It's no secret I've had a rough time in reentry the past few months. I washed my clothes by hand and hung them up to dry for weeks, and I binge-watched Netflix and drank Dr Peppers by the case to make up for the time my favorite soda and I were apart.
Now, several months (and seasons of Bones) later, here I am.
Life in Waco is falling into a pleasant rhythm, and for the most part things have calmed down both externally and internally. However, every once in a while waves of grief and feelings of missing Cambodia hit me rather suddenly, like a flash flood with no forecast of rain. I'm still learning to navigate these surprise storms. Recently during one of these waves of grief, I heard a song my friend Marc wrote called "Heading Home." The song begins, "There’s a groaning, an aching in my bones/There’s a longing in my heart to find a home." As I listened, it seemed to gather up within me leftover remnants and threads of reentry--the values I've learned, the pain, the hope, and the lessons I'm still learning now--and place them in a bundle right in the center of my heart.
The lyrics didn't tie up the loose ends or weave the threads into a stunning tapestry.
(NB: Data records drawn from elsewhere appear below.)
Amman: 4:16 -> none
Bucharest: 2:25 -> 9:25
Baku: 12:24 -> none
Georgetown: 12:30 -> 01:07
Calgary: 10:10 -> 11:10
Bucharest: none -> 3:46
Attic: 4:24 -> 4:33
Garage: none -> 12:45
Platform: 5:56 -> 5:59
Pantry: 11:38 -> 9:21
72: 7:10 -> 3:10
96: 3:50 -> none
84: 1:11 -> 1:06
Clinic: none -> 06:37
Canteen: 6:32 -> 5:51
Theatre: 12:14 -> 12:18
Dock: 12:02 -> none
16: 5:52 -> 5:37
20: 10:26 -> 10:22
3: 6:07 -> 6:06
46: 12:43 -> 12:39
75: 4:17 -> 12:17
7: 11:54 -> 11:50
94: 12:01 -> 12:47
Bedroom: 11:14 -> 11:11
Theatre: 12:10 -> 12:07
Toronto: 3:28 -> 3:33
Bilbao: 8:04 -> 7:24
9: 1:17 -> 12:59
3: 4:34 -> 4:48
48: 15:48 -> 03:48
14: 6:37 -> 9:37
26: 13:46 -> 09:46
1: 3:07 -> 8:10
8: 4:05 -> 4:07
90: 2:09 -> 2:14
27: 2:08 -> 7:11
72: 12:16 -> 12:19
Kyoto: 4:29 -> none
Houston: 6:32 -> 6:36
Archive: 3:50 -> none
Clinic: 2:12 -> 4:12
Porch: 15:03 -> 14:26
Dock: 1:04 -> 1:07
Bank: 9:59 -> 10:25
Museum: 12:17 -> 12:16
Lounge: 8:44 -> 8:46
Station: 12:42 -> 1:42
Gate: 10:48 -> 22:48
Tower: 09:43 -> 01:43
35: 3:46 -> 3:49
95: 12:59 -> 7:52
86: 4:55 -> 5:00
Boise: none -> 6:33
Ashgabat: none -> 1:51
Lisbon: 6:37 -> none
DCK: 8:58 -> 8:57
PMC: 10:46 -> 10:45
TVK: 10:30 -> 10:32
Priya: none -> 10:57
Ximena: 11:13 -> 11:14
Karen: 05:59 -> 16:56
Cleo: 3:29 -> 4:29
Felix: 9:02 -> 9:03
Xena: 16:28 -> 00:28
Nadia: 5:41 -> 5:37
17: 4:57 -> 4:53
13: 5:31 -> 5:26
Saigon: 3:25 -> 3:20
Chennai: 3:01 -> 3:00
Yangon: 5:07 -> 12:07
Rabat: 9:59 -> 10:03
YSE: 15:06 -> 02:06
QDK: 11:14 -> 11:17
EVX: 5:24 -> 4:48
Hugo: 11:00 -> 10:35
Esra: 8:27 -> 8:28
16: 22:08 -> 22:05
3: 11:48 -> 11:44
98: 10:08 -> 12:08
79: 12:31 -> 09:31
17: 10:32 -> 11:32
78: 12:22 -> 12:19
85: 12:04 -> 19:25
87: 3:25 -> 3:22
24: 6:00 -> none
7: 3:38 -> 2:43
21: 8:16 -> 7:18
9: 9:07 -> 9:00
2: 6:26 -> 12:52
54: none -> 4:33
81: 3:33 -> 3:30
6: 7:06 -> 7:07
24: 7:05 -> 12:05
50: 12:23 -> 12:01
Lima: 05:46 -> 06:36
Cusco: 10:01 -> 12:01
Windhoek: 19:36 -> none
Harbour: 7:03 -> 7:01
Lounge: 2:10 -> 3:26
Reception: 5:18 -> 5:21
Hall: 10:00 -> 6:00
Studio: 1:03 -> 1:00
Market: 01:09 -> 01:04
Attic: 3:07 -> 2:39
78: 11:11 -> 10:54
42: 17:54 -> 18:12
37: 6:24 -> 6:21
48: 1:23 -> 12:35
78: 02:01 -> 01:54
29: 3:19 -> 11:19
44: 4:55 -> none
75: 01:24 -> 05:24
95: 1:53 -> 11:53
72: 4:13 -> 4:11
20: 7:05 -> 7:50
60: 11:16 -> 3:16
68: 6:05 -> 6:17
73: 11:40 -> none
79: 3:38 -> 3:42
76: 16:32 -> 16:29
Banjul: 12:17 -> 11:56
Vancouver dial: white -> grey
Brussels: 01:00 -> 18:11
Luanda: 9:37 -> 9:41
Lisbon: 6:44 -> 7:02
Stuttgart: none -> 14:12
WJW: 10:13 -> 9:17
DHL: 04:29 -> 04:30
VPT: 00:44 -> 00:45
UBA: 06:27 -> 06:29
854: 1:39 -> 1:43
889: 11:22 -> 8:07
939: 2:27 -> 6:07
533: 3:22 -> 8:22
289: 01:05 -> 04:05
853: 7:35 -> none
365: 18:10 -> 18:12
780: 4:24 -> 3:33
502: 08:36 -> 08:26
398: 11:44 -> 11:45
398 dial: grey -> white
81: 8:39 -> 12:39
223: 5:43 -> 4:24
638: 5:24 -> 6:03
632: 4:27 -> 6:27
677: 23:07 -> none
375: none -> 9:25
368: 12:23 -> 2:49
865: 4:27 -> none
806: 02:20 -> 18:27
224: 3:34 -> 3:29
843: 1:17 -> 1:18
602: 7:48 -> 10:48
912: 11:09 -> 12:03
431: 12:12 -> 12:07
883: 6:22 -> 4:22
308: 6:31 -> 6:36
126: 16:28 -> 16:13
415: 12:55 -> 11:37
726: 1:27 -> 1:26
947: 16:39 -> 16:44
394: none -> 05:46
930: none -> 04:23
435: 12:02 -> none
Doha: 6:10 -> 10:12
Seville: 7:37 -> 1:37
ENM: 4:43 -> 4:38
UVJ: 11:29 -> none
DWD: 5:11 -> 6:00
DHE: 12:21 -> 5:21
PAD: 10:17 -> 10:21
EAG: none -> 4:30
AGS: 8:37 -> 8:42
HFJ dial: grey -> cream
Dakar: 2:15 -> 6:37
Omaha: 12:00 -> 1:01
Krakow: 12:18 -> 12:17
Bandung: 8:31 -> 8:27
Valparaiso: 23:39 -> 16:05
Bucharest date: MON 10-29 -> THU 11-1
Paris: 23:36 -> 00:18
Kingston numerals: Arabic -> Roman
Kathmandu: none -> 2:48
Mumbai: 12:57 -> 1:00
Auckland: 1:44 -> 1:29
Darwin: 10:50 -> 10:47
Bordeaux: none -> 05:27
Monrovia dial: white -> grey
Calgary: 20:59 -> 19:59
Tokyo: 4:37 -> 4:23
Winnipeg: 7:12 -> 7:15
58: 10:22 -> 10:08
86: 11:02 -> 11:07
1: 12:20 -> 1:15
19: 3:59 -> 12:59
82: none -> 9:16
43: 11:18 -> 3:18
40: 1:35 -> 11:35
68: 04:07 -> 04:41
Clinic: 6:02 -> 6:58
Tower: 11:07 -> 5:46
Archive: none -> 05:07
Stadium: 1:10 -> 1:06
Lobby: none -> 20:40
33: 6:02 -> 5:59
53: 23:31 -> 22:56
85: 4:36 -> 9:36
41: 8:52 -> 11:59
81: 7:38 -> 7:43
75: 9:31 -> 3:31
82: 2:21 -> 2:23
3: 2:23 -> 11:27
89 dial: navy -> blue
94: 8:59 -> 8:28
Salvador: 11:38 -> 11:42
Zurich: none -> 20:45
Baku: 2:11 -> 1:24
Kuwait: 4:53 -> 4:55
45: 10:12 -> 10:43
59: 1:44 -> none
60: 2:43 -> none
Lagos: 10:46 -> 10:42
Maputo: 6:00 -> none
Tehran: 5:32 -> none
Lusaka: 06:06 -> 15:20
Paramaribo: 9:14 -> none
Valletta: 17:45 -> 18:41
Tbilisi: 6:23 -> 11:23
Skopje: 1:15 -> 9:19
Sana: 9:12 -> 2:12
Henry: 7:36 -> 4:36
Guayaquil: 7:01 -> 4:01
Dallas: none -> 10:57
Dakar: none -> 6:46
No, they simply brought all the frayed fibers to one place so I could see them. All of them, in their varied colors, sizes, shapes and textures, all at once. The hurts and hopes and tears and shouts, all at once.
All of them, all at once, were beautiful. I no longer felt the need to tug at this thread or change the color of that one. With all their quirkiness and shortcomings and distinct characteristics, they were beautiful.
While I quieted my soul and listened to this song, I realized a few things. First, even though I'm settling down into life in Waco, I'm still heading somewhere. For a woman with an unshakable travel bug coursing through her veins and wanderlust written on her heart, knowing I'm still traveling is a comforting notion. (However, I am excited for no more reentry processes when the journey ends!!)
Second, the place I'm heading is to be with Jesus in person. To have more of Jesus, to spend more time in His presence, to know Him more. This lines up with one of my greatest prayers and desires lately, which has been to want Jesus more than I want a country, and for my loyalty to be to Him and not to a culture. Home is a Person, not just a place.
Third, I realized the journey home can be beautiful in itself. A road trip by myself through the Texas countryside is one of my favorite things. More than getting to the destination, I enjoy simply driving, soaking in the landscape and praying or listening or singing until my throat hurts. I may be homesick, and reentry may be hard, and I may not truly arrive home for a while, but the journey home can still be beautiful and is uniquely qualified for enjoyment.
As I sat examining this bundle of threads and these lessons learned, I stopped struggling for a moment. Instead of trying to reconcile two very unique cultures and countries, I simply began to thank God for each lifestyle and cultural difference as it came to mind.
Thank You for the communal way of living in Cambodia, and thank you for the individuality of American people.
Thank you for rice and fish and the Mekong. Thank you for microwaves and refrigerators and ovens and pre-packaged food.
Thank you for my students in Cambodia, for the church, for the rhythm of life there; thank you for the job I have in the States, for my coworkers, for healthcare here.
I could keep going for hours, but the point is gratitude humbles me and reminds me how beautiful this world is, even with its pain and frayed edges and tangled up threads. In some way, all those worn out threads create something beautiful in their messiness. I cannot and will never be able to make sense of the disparities between countries and the heartache that hits every time I leave a country. Yet when my focus is on the Maker of cultures rather than on the cultures themselves, I find rest. I don't have to stress about reconciling the differences and similarities and roughness and tangles—because no matter what, I'm still on the road, and I'm still heading home.